On others, he says: “There are some hospitals where the board just feels more comfortable being in the SHA’s framework because they don’t really want to be in a position where they are responsible if things go wrong and they have to fix it.”

But Mr Moyes is not universally impressed with the way foundation trusts have progressed either. He says too many are overseen by sycophantic non-executive boards, whose pride in their organisations hinders the forensic probing they were recruited to do.

Problem hunting

“If every time I went to the board here they said ‘you’re doing a fantastic job’ I could only stomach it for about 10 minutes. I’d say to them ‘well what are the problems?’ The job is to find the difficulties. Too often that is seen as maybe rocking the boat a bit.”

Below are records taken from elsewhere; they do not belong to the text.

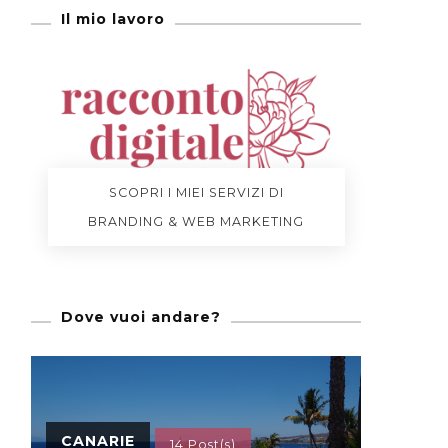
Il mio lavoro
SCOPRI I MIEI SERVIZI DI
BRANDING & WEB MARKETING
Dove vuoi andare?
CANARIE
14 Post(s)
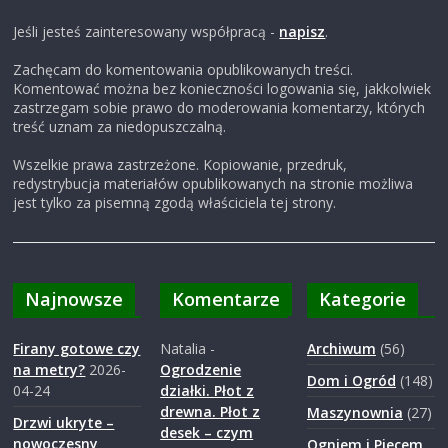
Jeśli jesteś zainteresowany współpracą -
napisz
.
Zachęcam do komentowania opublikowanych treści.
Komentować można bez konieczności logowania się, jakkolwiek
zastrzegam sobie prawo do moderowania komentarzy, których
treść uznam za niedopuszczalną.
Wszelkie prawa zastrzeżone. Kopiowanie, przedruk,
redystrybucja materiałów opublikowanych na stronie możliwa
jest tylko za pisemną zgodą właściciela tej strony.
Najnowsze
Komentarze
Kategorie
Firany gotowe czy
Natalia
-
Archiwum
(56)
na metry?
2026-
Ogrodzenie
Dom i Ogród
(148)
04-24
działki. Płot z
drewna. Płot z
Maszynownia
(27)
Drzwi ukryte –
desek – czym
nowoczesny
Ogniem i Piecem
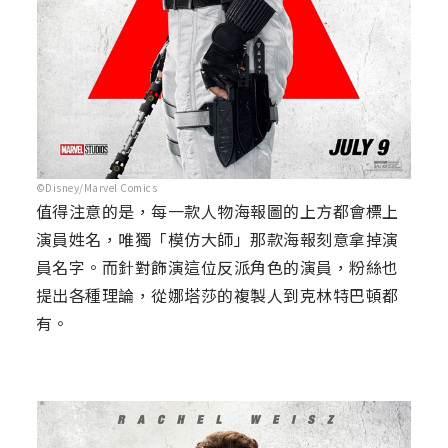
©Disney/Marvel Comics
值得注意的是，每一款人物海報圖的上方都會標上
演員姓名，唯獨「模仿大師」那款海報刻意拿掉演
員名字。而針對飾演這位反派角色的演員，粉絲也
提出各種理論，從娜塔莎的複製人到克林特巴頓都
有。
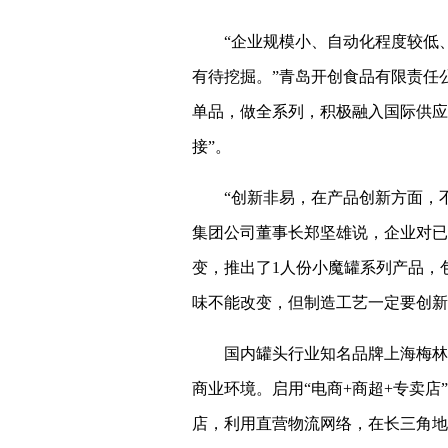
“企业规模小、自动化程度较低
有待挖掘。”青岛开创食品有限责任
单品，做全系列，积极融入国际供应
接”。
“创新非易，在产品创新方面，
集团公司董事长郑坚雄说，企业对已
变，推出了1人份小魔罐系列产品，
味不能改变，但制造工艺一定要创新
国内罐头行业知名品牌上海梅林
商业环境。启用“电商+商超+专卖
店，利用直营物流网络，在长三角地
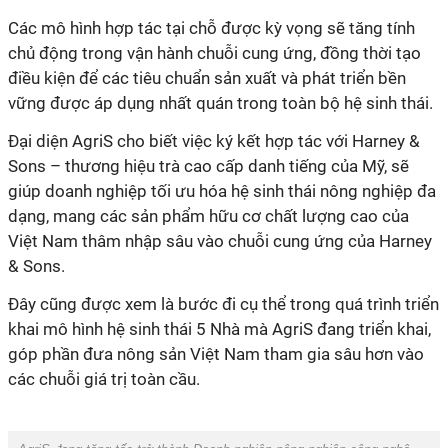
Các mô hình hợp tác tại chỗ được kỳ vọng sẽ tăng tính
chủ động trong vận hành chuỗi cung ứng, đồng thời tạo
điều kiện để các tiêu chuẩn sản xuất và phát triển bền
vững được áp dụng nhất quán trong toàn bộ hệ sinh thái.
Đại
diện AgriS cho biết v
iệc ký kết hợp tác với Harney &
Sons – thương hiệu trà cao cấp danh tiếng của Mỹ, sẽ
giúp doan
h nghiệp
tối ưu hóa hệ sinh thái nông nghiệp đa
dạng, mang các sản phẩm hữu cơ chất lượng cao của
Việt Nam thâm nhập sâu vào chuỗi cung ứng của Harney
& Sons.
Đây cũng được xem là bước đi cụ thể trong quá trình triển
khai mô hình hệ sinh thái 5 Nhà mà AgriS đang triển khai,
góp phần đưa nông sản Việt Nam tham gia sâu hơn vào
các chuỗi giá trị toàn cầu.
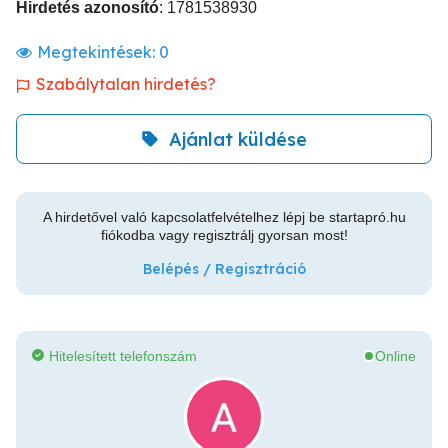
Hirdetés azonosító
: 1781538930
Megtekintések:
0
Szabálytalan hirdetés?
Ajánlat küldése
A hirdetővel való kapcsolatfelvételhez lépj be startapró.hu
fiókodba vagy regisztrálj gyorsan most!
Belépés / Regisztráció
Hitelesített telefonszám
Online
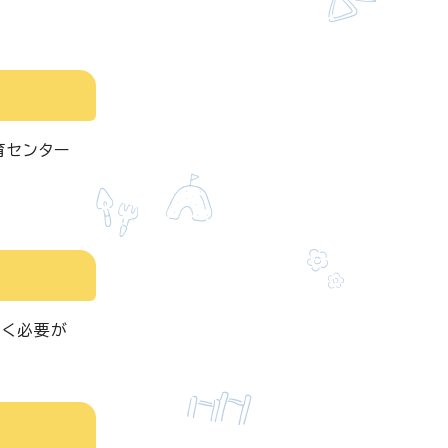
育センター
だく必要が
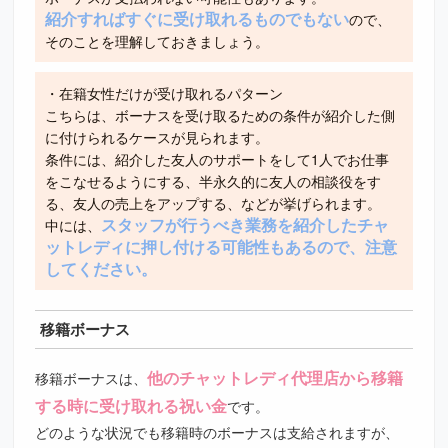
紹介すればすぐに受け取れるものでもない
ので、
そのことを理解しておきましょう。
・在籍女性だけが受け取れるパターン
こちらは、ボーナスを受け取るための条件が紹介した側
に付けられるケースが見られます。
条件には、紹介した友人のサポートをして1人でお仕事
をこなせるようにする、半永久的に友人の相談役をす
る、友人の売上をアップする、などが挙げられます。
スタッフが行うべき業務を紹介したチャ
中には、
ットレディに押し付ける可能性もあるので、注意
してください。
移籍ボーナス
他のチャットレディ代理店から移籍
移籍ボーナスは、
する時に受け取れる祝い金
です。
どのような状況でも移籍時のボーナスは支給されますが、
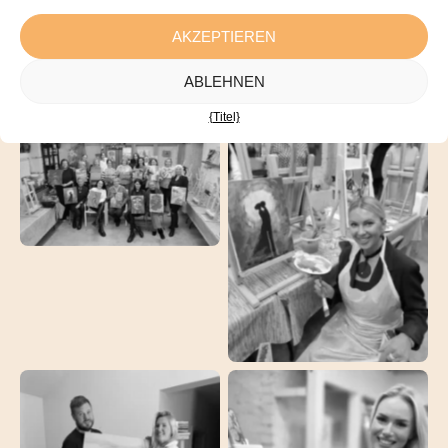
Bin ich bereit für mein künstlerisches Abenteuer?
AKZEPTIEREN
Gewähren Sie Gruppenrabatte?
ABLEHNEN
{Titel}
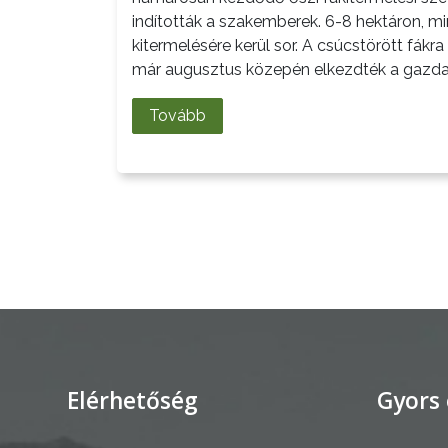
indították a szakemberek. 6-8 hektáron, 
INFORMÁCIÓK
kitermelésére kerül sor. A csúcstörött fákra
már augusztus közepén elkezdték a gazdas
HASZNOS
Tovább
KVÍZ
A
VÁROS
PÉNZÜGYEI
KÖLTSÉGVETÉSI
RENDELETEK
Elérhetőség
Gyors 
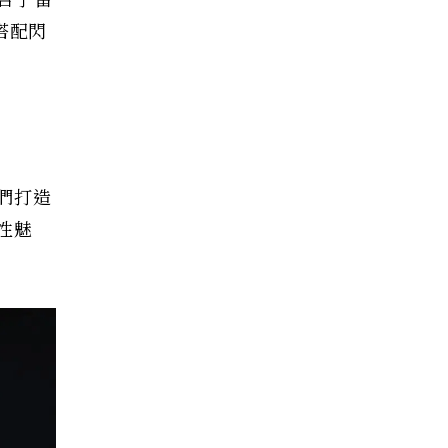
合了雷
，搭配閃
員們打造
性魅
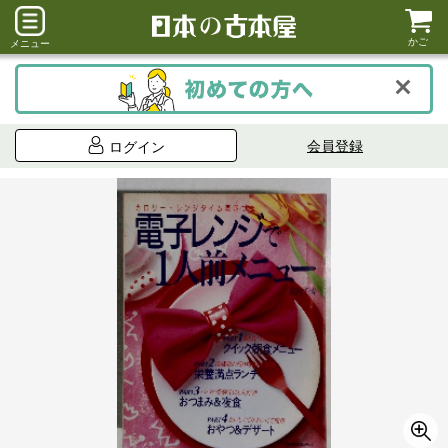
かご
メニュー
会員登録
ログイン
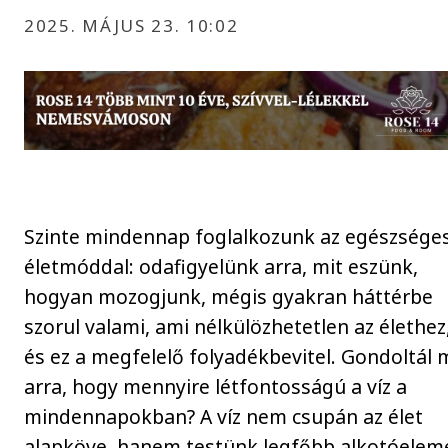
2025. MÁJUS 23. 10:02
Szinte mindennap foglalkozunk az egészsége
életmóddal: odafigyelünk arra, mit eszünk,
hogyan mozogjunk, mégis gyakran háttérbe
szorul valami, ami nélkülözhetetlen az élethez
és ez a megfelelő folyadékbevitel. Gondoltál 
arra, hogy mennyire létfontosságú a víz a
mindennapokban? A víz nem csupán az élet
alapköve, hanem testünk legfőbb alkotóelem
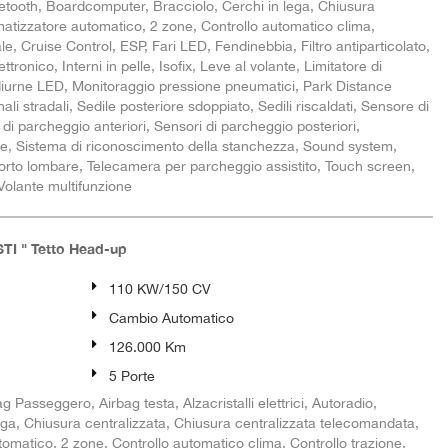
uetooth, Boardcomputer, Bracciolo, Cerchi in lega, Chiusura
imatizzatore automatico, 2 zone, Controllo automatico clima,
le, Cruise Control, ESP, Fari LED, Fendinebbia, Filtro antiparticolato,
tronico, Interni in pelle, Isofix, Leve al volante, Limitatore di
diurne LED, Monitoraggio pressione pneumatici, Park Distance
i stradali, Sedile posteriore sdoppiato, Sedili riscaldati, Sensore di
 di parcheggio anteriori, Sensori di parcheggio posteriori,
are, Sistema di riconoscimento della stanchezza, Sound system,
upporto lombare, Telecamera per parcheggio assistito, Touch screen,
Volante multifunzione
TI " Tetto Head-up
110 KW/150 CV
Cambio Automatico
126.000 Km
5 Porte
g Passeggero, Airbag testa, Alzacristalli elettrici, Autoradio,
ega, Chiusura centralizzata, Chiusura centralizzata telecomandata,
tomatico, 2 zone, Controllo automatico clima, Controllo trazione,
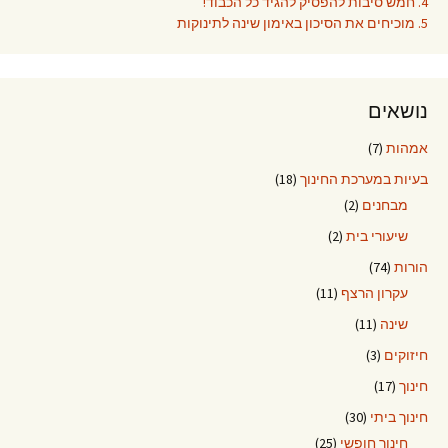
4. חמש סיבות להפסיק להגיד כל הכבוד!
5. מוכיחים את הסיכון באימון שינה לתינוקות
נושאים
אמהות
(7)
בעיות במערכת החינוך
(18)
מבחנים
(2)
שיעורי בית
(2)
הורות
(74)
עקרון הרצף
(11)
שינה
(11)
חיזוקים
(3)
חינוך
(17)
חינוך ביתי
(30)
חינוך חופשי
(25)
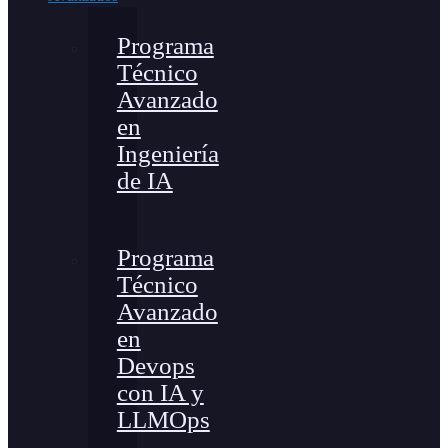
Programa
Técnico
Avanzado
en
Ingeniería
de IA
Programa
Técnico
Avanzado
en
Devops
con IA y
LLMOps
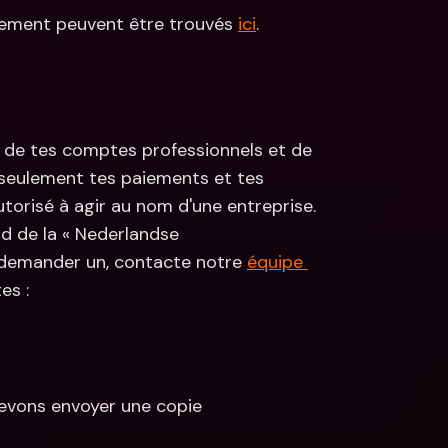
aiement peuvent être trouvés 
ici
.
é de tes comptes professionnels et de 
n seulement tes paiements et tes 
orisé à agir au nom d'une entreprise. 
d de la « Nederlandse 
 demander un, contacte notre 
équipe 
es :
devons envoyer une copie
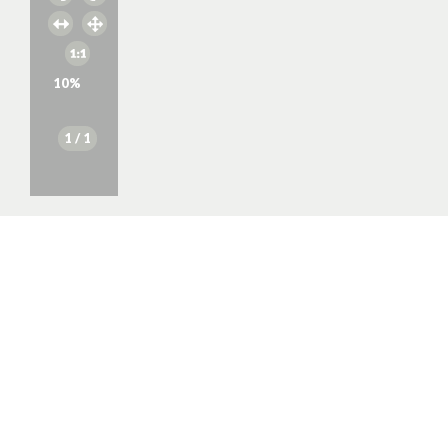
10
%
1
/ 1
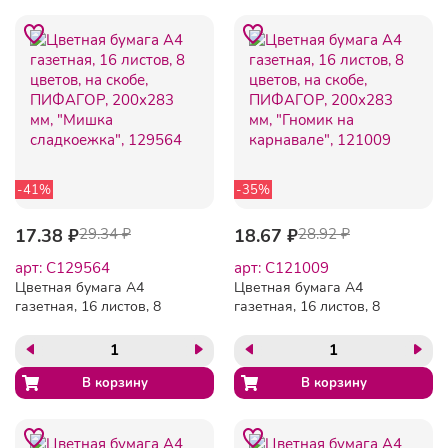
-41%
-35%
17.38 ₽
29.34 ₽
18.67 ₽
28.92 ₽
арт: C129564
арт: C121009
Цветная бумага А4
Цветная бумага А4
газетная, 16 листов, 8
газетная, 16 листов, 8
цветов, на скобе,
цветов, на скобе,
ПИФАГОР, 200х283 мм,
ПИФАГОР, 200х283 мм,
"Мишка сладкоежка",
"Гномик на карнавале",
129564
121009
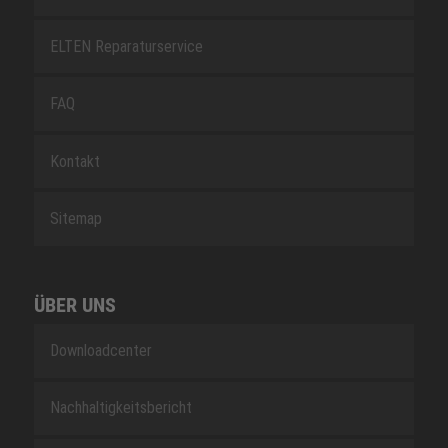
ELTEN Reparaturservice
FAQ
Kontakt
Sitemap
ÜBER UNS
Downloadcenter
Nachhaltigkeitsbericht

He sees dangers in foundation trusts’ reluctance to step outside the national Agenda for Change pay framework. He compares running an organisation where 70 per cent of costs are fixed through a national pay framework to being “told by someone else, ‘just follow this recipe’”.

He says this is something “we’re all going to regret” as there is now a generation of managers who have never had to tackle a workforce restructuring or pay negotiation locally.

“They have missed a trick. They should have done this two or three years ago,” he says.

He says he has no doubt NHS chief executive David Nicholson is right that the NHS has to save “a big number” and worries too little ground has been prepared.

Mr Moyes has already made it clear he is not contemplating another big job in the NHS and he explicitly ruled himself out as a potential chair for a future independent NHS board - a proposal he supports.

Instead he says would be interested in work around NHS commissioning, and academia. Doubtless there will be queues of organisations eager to recruit the former banker to their board.

But he warns: “I have absolutely no intention of becoming a chief executive and getting back on the treadmill - getting up at six and going to bed at midnight. I’ve done that, I’ve enjoyed it mostly but I’m very happy at my age to stop doing that.”

Moyes on…

…accusations Monitor has unfairly “raised the bar” for new foundations

“The assumptions [in the economic assessment] are tougher because the environment is tougher. We have evolved our understanding of [clinical governance] before and after Mid Staffs. Where we have identified big new questions we perhaps should have asked in the past, we’re asking them now.”

…Monitor’s apparent reluctance to authorise trusts with large private finance initiative schemes

“To saddle a hospital with a capital development which it perhaps cannot afford is not very responsible. It’s not that we’re anti the PFI. But we do expose some of the strains. And we do challenge very much hospitals that are building up obligations in the form of unitary payments and not working out how to pay for it.”

…the relationship between Monitor, Moyes, the DH and David Nicholson

“I just don’t think the DH sat down at any point and said: ‘Alright, what does this mean in practice for how we operate?’ And they still haven’t. There’s lots that [David and I] do agree about, and equally there’s lots that we don’t agree about. I don’t think that worries me particularly and I’m not sure it worries him.”

…why finance and quality regulation should stay separate

“If you bring together quality and finance, finance will always win. If we were a unified regulator, it doesn’t matter what case you are dealing with, you will always end up giving finance the priority, because managing the money is always so important.”